More than 50 per cent of Britons believes mass immigration threatens their country’s ‘Britishness’, according to a new study.
The Aurora Humanitarian Index 2017, which “seeks to empower modern-day saviours to offer life and hope to those in urgent need”, found that 56 per cent of Britons believe ethnic minorities pose a threat to local culture.
Almost a quarter – 24 per cent – said they worried immigration was depriving natives of jobs, and over a third – 34 per cent – said immigration costs society more than it contributes.
In fact, the government’s Migration Advisory Committee concluded in 2012 that for every one hundred migrants brought to Britain from outside the European Union, around 23 native workers are displaced, with later analyses suggesting the effects are particularly acute for Britons in working-class occupations.
Moreover, a 2015 study by the Bank of England found that “a 10 percentage point rise in the proportion of immigrants working in semi/unskilled services — that is, in care homes, bars, shops, restaurants, cleaning, for example — leads to a 1.88 per cent reduction in pay” for British workers.

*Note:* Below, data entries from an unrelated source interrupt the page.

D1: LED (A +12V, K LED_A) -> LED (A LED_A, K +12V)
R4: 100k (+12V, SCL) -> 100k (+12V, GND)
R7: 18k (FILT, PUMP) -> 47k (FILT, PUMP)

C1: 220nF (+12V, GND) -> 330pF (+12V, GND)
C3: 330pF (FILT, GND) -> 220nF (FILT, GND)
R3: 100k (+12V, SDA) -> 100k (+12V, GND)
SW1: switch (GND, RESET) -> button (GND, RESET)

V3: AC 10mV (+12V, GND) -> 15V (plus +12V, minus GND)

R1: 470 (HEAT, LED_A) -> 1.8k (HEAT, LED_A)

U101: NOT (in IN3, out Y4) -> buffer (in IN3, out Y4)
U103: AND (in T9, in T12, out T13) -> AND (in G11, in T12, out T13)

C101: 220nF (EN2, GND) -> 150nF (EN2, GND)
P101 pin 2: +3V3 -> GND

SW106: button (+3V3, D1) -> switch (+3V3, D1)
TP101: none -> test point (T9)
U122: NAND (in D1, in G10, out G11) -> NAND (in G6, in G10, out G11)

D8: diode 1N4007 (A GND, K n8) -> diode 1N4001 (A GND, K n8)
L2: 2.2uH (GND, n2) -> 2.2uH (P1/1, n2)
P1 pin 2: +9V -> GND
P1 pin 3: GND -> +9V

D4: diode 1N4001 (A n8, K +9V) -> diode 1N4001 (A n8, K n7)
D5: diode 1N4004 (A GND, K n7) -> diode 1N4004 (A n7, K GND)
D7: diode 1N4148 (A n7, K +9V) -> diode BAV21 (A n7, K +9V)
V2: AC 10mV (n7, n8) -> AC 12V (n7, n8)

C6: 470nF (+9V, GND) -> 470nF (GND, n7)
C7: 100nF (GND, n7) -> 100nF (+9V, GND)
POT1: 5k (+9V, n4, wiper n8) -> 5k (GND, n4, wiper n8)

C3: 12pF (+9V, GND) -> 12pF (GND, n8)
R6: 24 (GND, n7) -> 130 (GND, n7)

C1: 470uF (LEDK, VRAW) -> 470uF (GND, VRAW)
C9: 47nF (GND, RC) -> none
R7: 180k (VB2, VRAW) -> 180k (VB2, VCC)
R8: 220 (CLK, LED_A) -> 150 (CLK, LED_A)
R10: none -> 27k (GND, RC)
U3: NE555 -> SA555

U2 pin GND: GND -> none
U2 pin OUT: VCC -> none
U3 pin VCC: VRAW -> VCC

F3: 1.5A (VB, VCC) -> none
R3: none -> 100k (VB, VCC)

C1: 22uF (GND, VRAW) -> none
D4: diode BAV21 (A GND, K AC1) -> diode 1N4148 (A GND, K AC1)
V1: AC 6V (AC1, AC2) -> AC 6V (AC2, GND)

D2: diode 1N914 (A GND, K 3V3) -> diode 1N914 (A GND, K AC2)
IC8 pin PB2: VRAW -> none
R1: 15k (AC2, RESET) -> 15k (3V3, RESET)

In terms of contributions to the public purse, a landmark University College London (UCL) study found that recent migrants from the European Economic Area (EEA) have contributed somewhat more the Exchequer than they have consumed in services, at least by according to the study’s criteria.
However, the UCL study also revealed that, if you analyse the impact of all types of immigrant between 1995 and 2011, you end up with a net negative impact on the order of £95 billion.
Irrespective of the validity of survey respondents’ views, the Aurora Humanitarian Index’s organisers were clearly unhappy with the results.
“This year’s findings demonstrate an overall decline in the support for humanitarian action based on scepticism in the ability to make an impact and ambivalence in defending social values over self-interest,” the report noted disapprovingly.